In Israel, Netanyahu’s critics said his planned speech was bald-faced electioneering. In the U.S., some Democratic lawmakers have announced they’ll skip it. The liberal American Jewish group J Street launched a campaign titled “Bibi doesn’t speak for me” to urge Congress to postpone Netanyahu’s appearance until after the elections.
“This is exceptional,” Gilboa said. “American consultants started coming here 25 years ago, but ... never before have American-Israeli relations been an election issue.”
In other years, American consultants have simply lent prestige and experience to Israeli campaigns. This year, their affiliations in the United States have become news.
In addition to Harris, Likud has hired John McLaughlin, a consultant who worked on its 2013 election campaign and represents six Republican U.S. senators and 13 state Republican parties among a long list of GOP interests.
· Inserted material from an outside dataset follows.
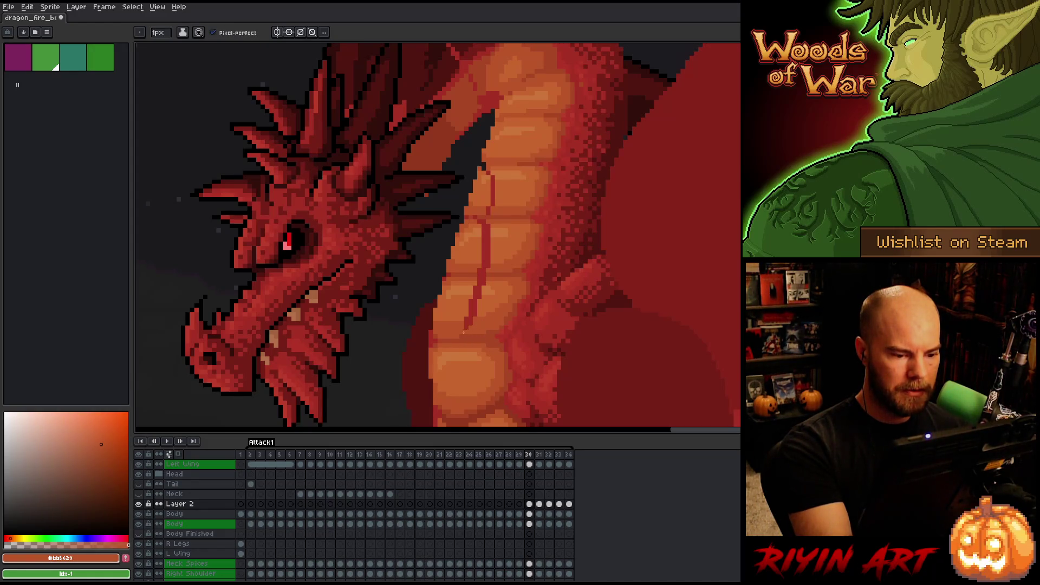
left_click(475, 313, "alt")
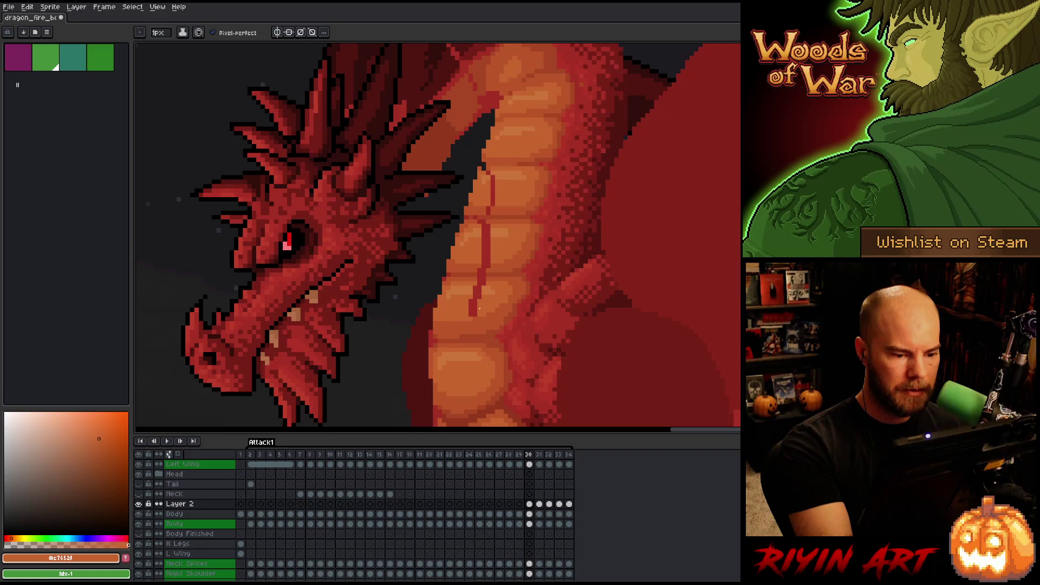
left_click(93, 436)
left_click(490, 279, "alt")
Another Republican powerhouse, Arthur Finkelstein, has signed on to advise Avigdor Lieberman’s Israel Is Our Home party.
On the left, the Labor-led Zionist Camp alliance hired pollster Stanley Greenberg and consultant Paul Begala, two well-known Democratic consultants.
In the center, consultant Mark Mellman returned to work with former Finance Minister Yair Lapid after receiving an industry award for his work in Israel’s 2013 elections, when Lapid’s Yesh Atid party netted 19 seats in the 120-seat Parliament.
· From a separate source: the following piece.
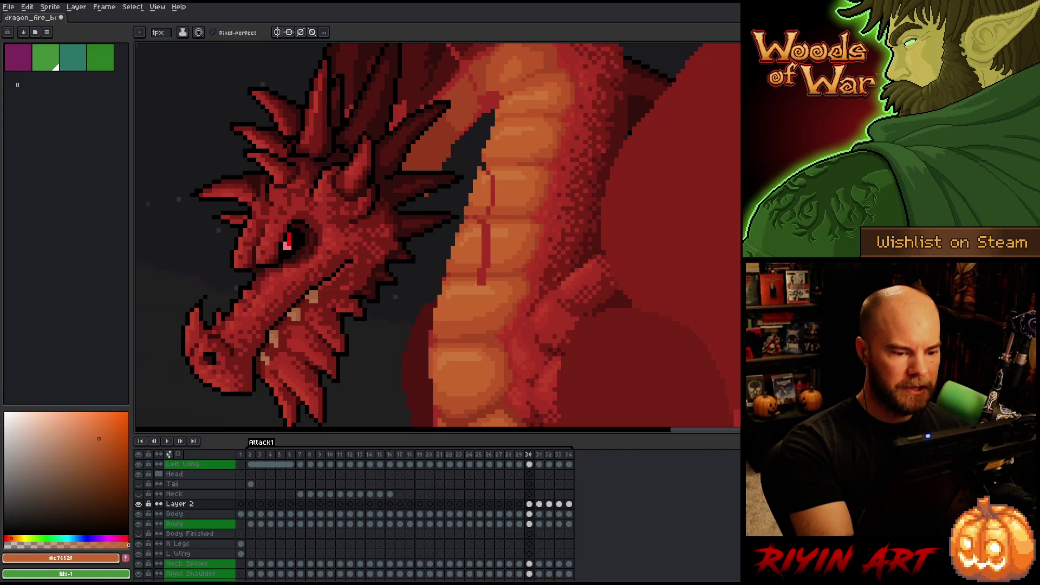
left_click(474, 280, "alt")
Mellman, whose clients have included Al Gore and Senate Minority Leader Harry Reid, D-Nev., as well as winning presidential candidates in Colombia and South Africa, said the key to increasing Lapid’s votes in 2013 was aggressive, low-cost campaigning on social media and in person.
“Lapid went around for a year or two doing home meetings with people,” Mellman said. “That’s a technique used in America. It was not something widely used in Israel.”
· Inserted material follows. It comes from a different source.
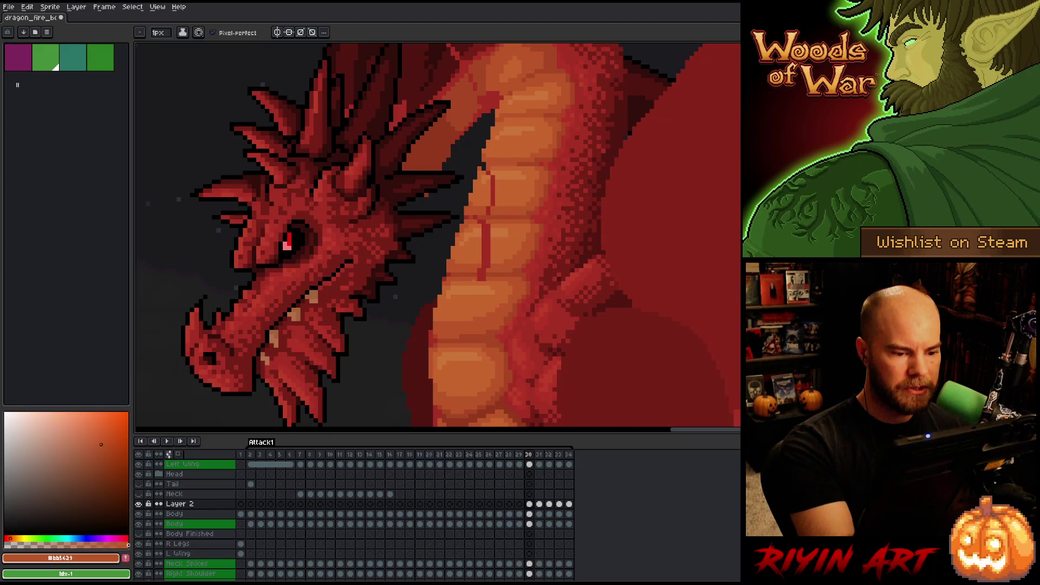
left_click(484, 273, "alt")
left_click(489, 269, "alt")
Despite the large number of consultants, Israeli and American elections have significant differences. U.S. elections are basically between two candidates. Negative campaigns against candidates from one party usually result in votes for the candidate from the other party. Not so in Israel, where voters choose from more than a dozen parties, and negative campaigning may end up sending votes in many directions.
Pollster Dahlia Scheindlin, who’s worked on campaigns in Israel and abroad since 1999, said Israelis voted first through the prism of security, and only later did they pick the candidates who appealed to their ideas about the economy and social welfare.
“In America the major issues are economic, but there are also other wedge issues, like gun control and abortion,” she said. “We have important social and economic issues here, but they tend to be not as enduring or divisive as security or conflict-related themes.”
Israelis also run more rushed, haphazard campaigns than their American counterparts. The prime minister is elected for a four-year term, but that term can be cut short if Parliament decides to call early elections, which happens frequently.
American influence is felt in ways other than campaigning. Israel’s largest newspaper, the free daily Israel Hayom, is funded by American casino magnate Sheldon Adelson. Critics say the newspaper is a mouthpiece for Netanyahu.
Americans also are candidates. Michael Oren, a former Israeli ambassador to the United States who was born in New York and graduated from Princeton University, is fourth on the Kulanu slate, which aims to reduce economic inequality in Israel. Dov Lipman, who hails from Silver Spring, Md., is seeking re-election as a member of Lapid’s Yesh Atid party. Lipman and Oren have forfeited their U.S. passports to work as public servants in Israel.
One group that doesn’t seem to have an American consultant is the Joint List slate of Arab parties running for Parliament seats. The Joint List aims to raise Arab voter turnout and counter what it claims is a rising tide of racism in Israel.
“We are trying to focus on issues,” said Reut Mor, a Joint List spokeswoman. She scoffed at the election campaign the Likud is running. “It feels like Likud isn’t even bothering to put up a platform,” she said. “They are just trying to be cool.”